Another reason for using WAC is that it is beneficial for companies whose systems and processes are not sophisticated for tracking of FIFO and LIFO. SMBs just beginning to scale and whose staff wear many hats may find WAC easier to implement and adequate for their inventory needs.
A third reason WAC is a good choice for some manufacturers is in cases where inventory is highly commoditized and a cost per unit is not possible to assign to individual units or when the monetary fractions are so small that it is statistically irrelevant because all vendor costs are similar.
A final reason to use WAC concerns industries where items are highly mixed, and cost cannot be assigned per unit. For example, a manufacturer of toothpicks, due to the speed of the process and the unreliable characteristics of wood at such small sizes may understand that there will be splinters, losses, breakage and other problems included in the final product. In this case, WAC is a good indicator of inventory value.
First Expired, First Out (FEFO)
While there are many other inventory costing methods, FEFO should be mentioned based on high volume, high-speed process manufacturers who produce perishable items or items with a specific shelf life and expiration. This includes dairy, meat, pharmaceuticals and other consumables that must be used by a specific date. FEFO is like FIFO except that the specific expiration date for each product type must be considered as well. For example, a dairy manufacturer may make cheese with a shelf life of four weeks but also produce milk with a shelf life of only a few days. The expiration date must be considered, and inventory lost as a result of spoilage or slow sales accounted for.
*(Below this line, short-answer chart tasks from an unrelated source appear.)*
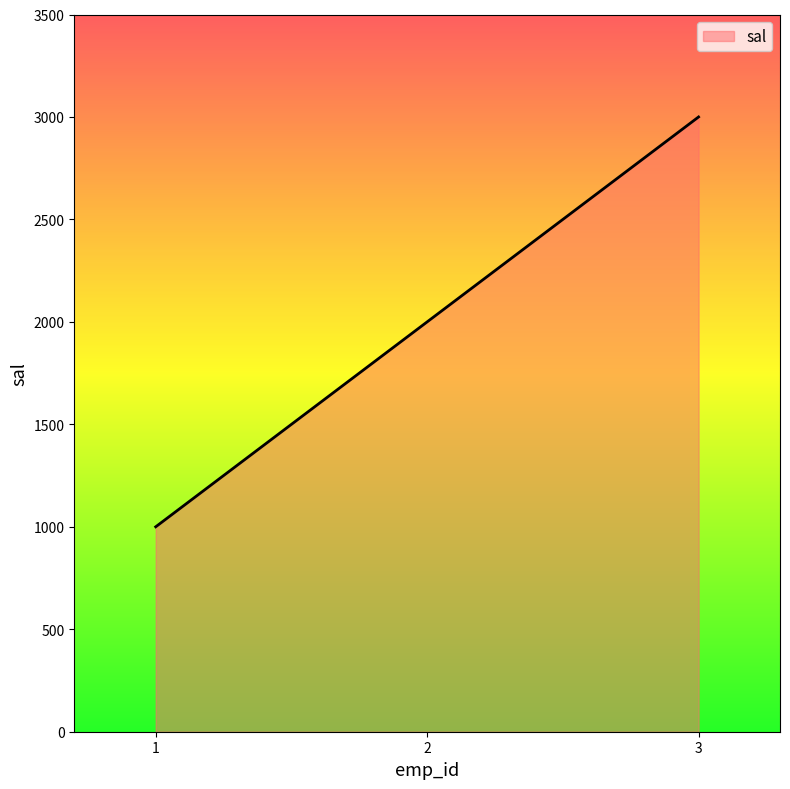

Does the chart display data point markers on the line(s)?

No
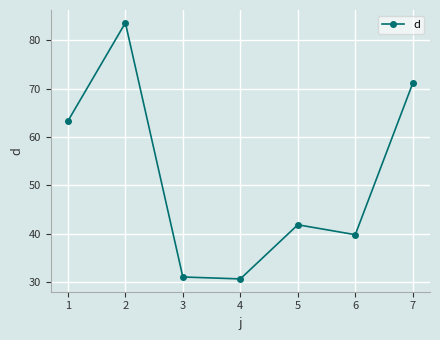

How many lines are shown in the chart?

1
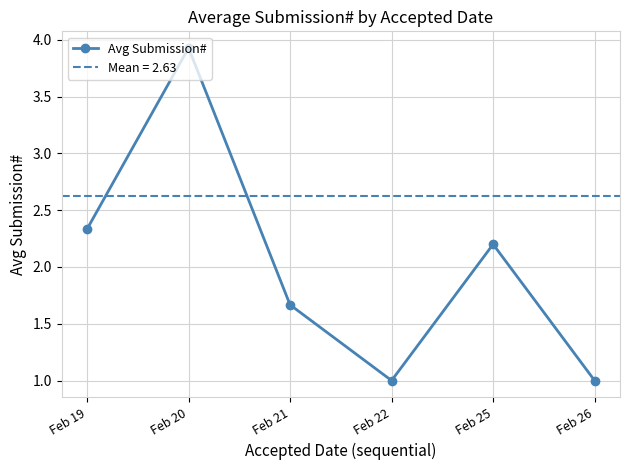

How many interior local valleys (lower than both neighbors) does the data have?

1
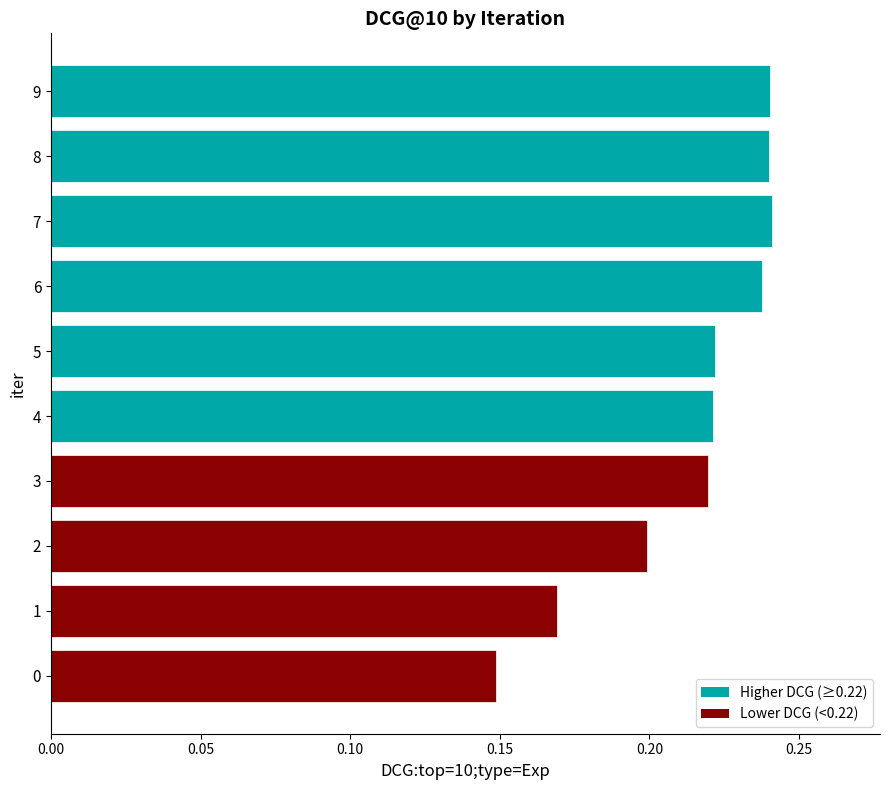

What is the sum of all values?

2.1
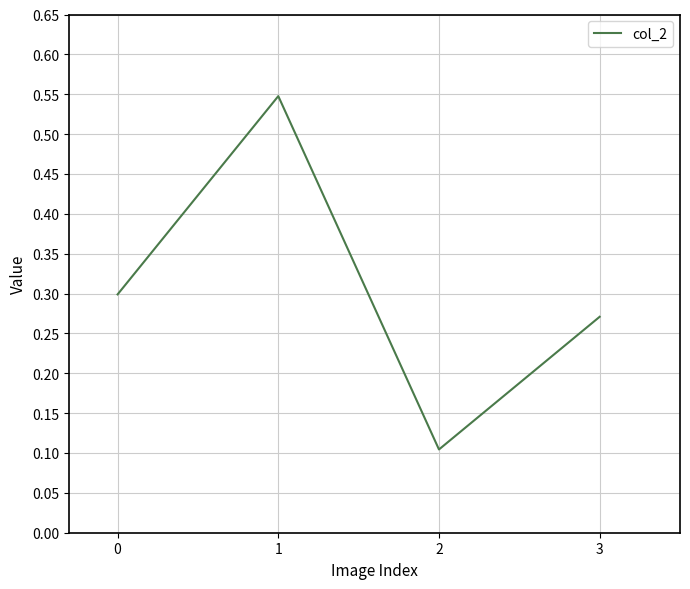

What is the difference between the maximum and minimum values?

0.4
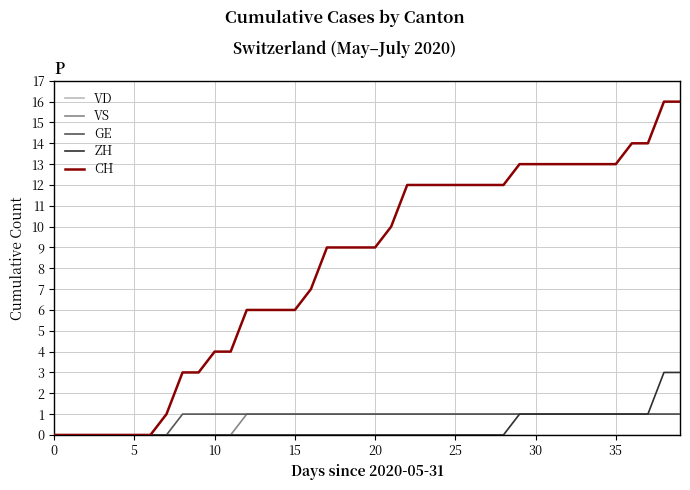

How many lines are shown in the chart?

5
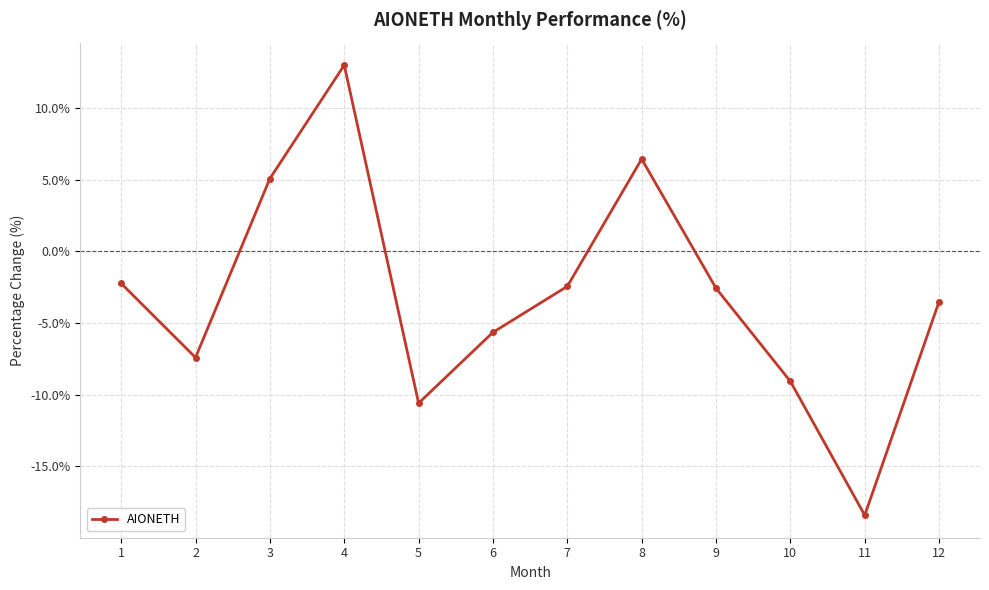

What value does the data have at 2?

-7.4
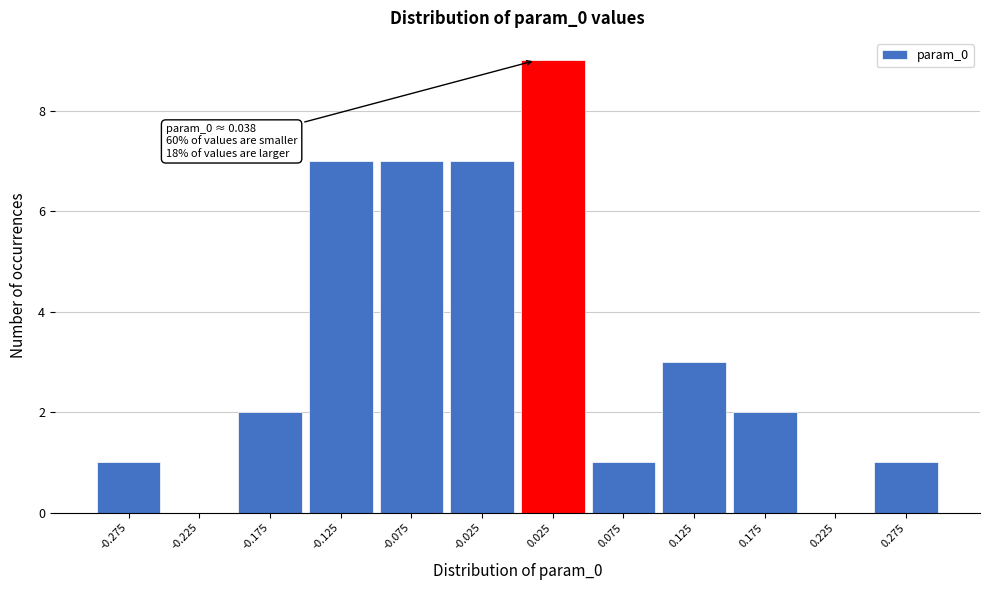

Reading left to right, what are all the values shown in this chart?

-0.275=1	-0.225=0	-0.175=2	-0.125=7	-0.075=7	-0.025=7	0.025=9	0.075=1	0.125=3	0.175=2	0.225=0	0.275=1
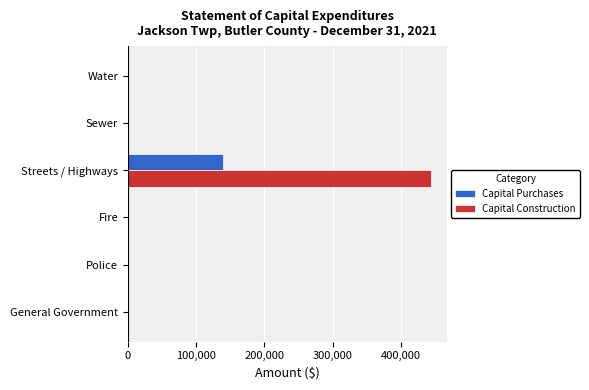

Between General Government and Streets / Highways, which series saw the biggest shift?

Capital Construction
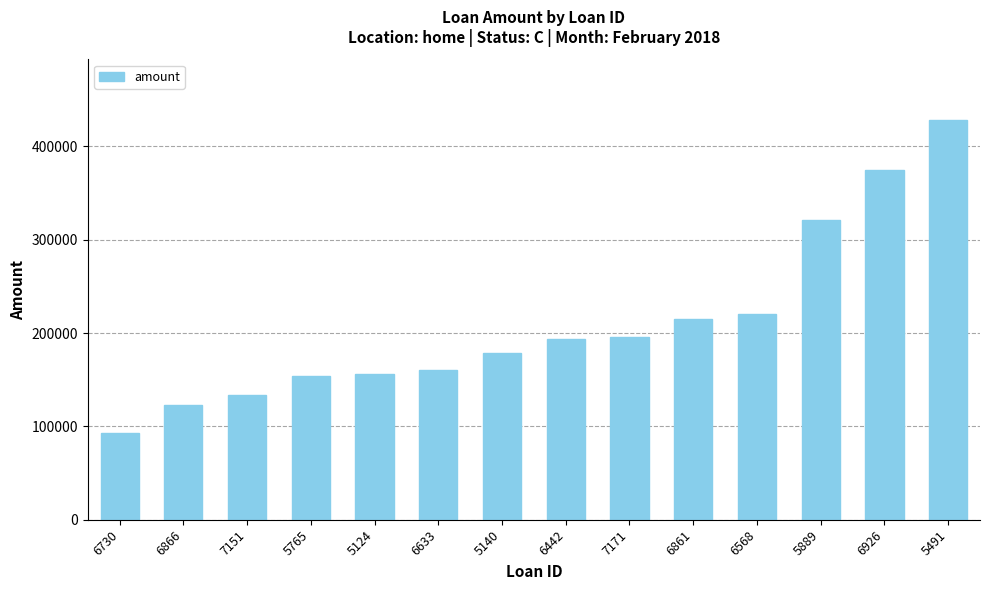

True or false: the data shows 129785 at 6861.

False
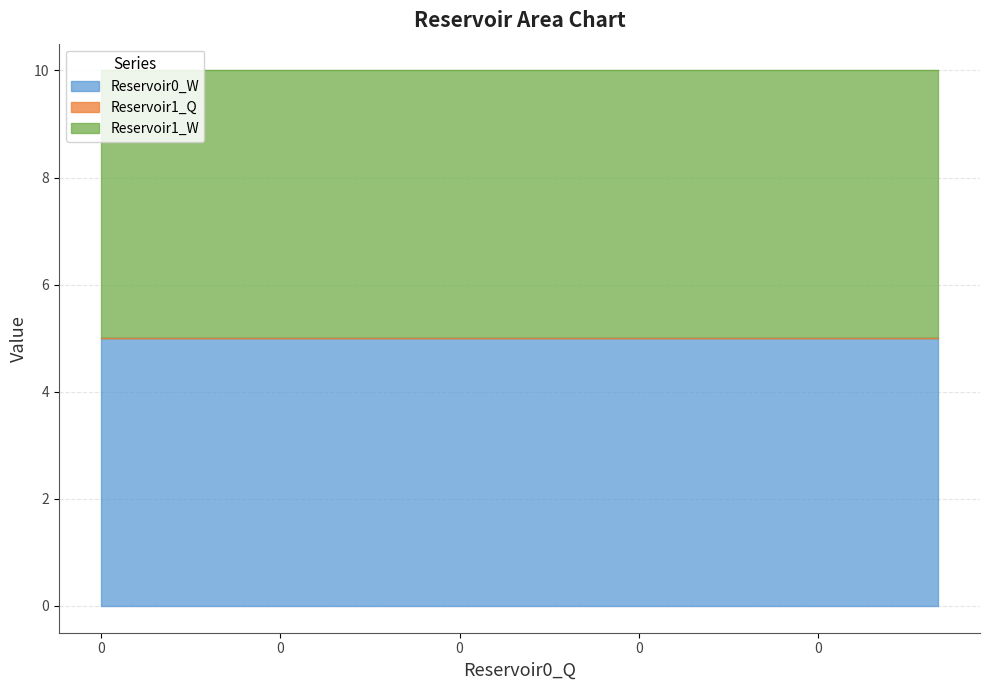

Is the value of Reservoir1_Q at 0 greater than the value of Reservoir0_W at 0?

No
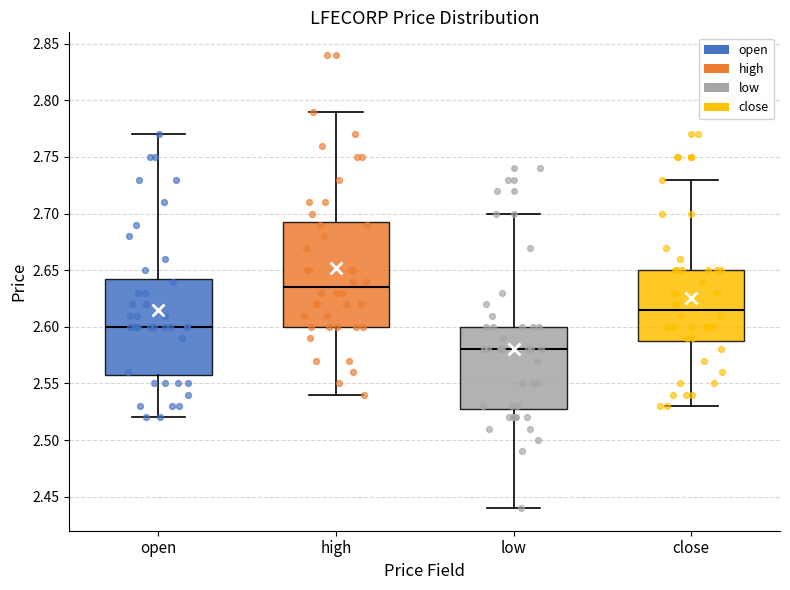

Which box's median line is the lowest?

low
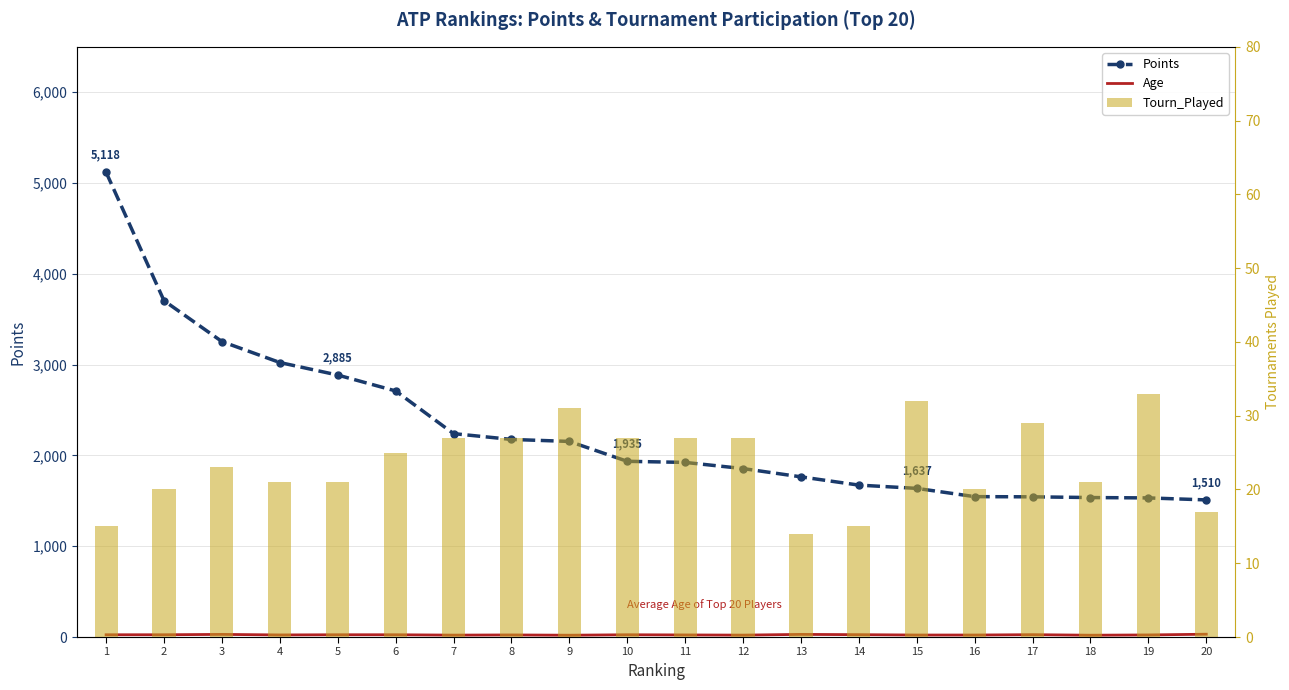

What is the lowest value of the Age series?

20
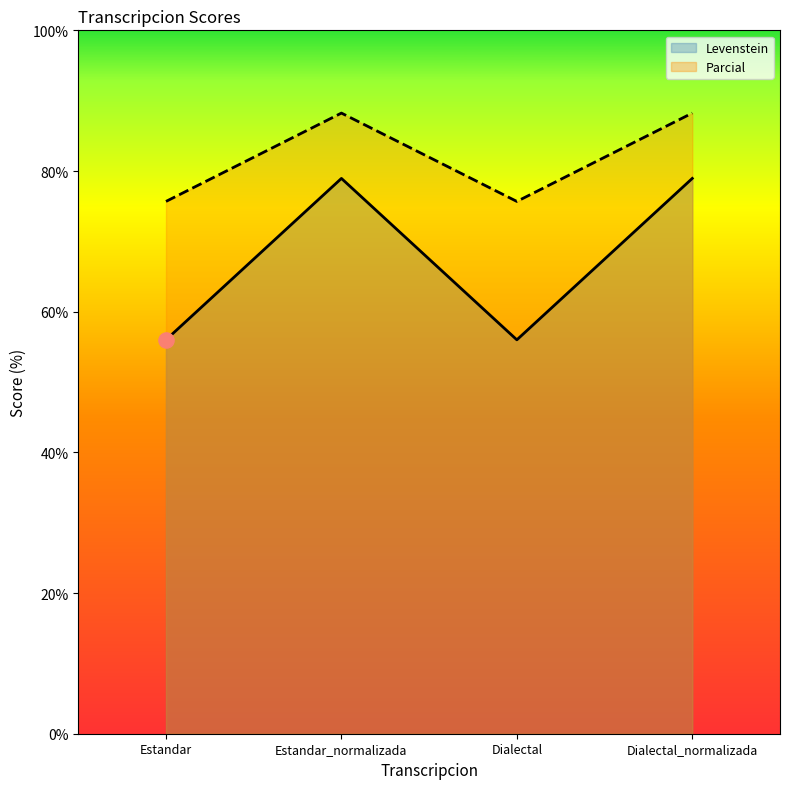

At which category is the sum across all series the highest?

Estandar_normalizada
Where a product is manufactured impacts the method of inventory costing used as well. Manufacturing in the US, companies follow accounting procedures according to Generally Accepted Accounting Principles (GAAP). However, in most other countries, the International Financial Reporting Standards (IFRS) must be used in selecting an inventory costing method. The GAAP allows FIFO, LIFO and WAC, while the IFRS only recognizes FIFO and WAC. Other differences include how inventory is recorded. Under IFRS, inventory must be recorded as the cost or the net realizable value or whichever is less, while GAAP recognizes cost or market value, whichever is less.
Choosing the Right Method
The inventory costing method chosen by a manufacturer should fit that company’s specific needs. Of course, where they are located will impact that decision. But also, the level of taxation within a country, the variation or volatility of prices within each market, the size and type of product made (process manufacturing versus discrete manufacturing), the per-unit cost, and other factors will need to be considered as well.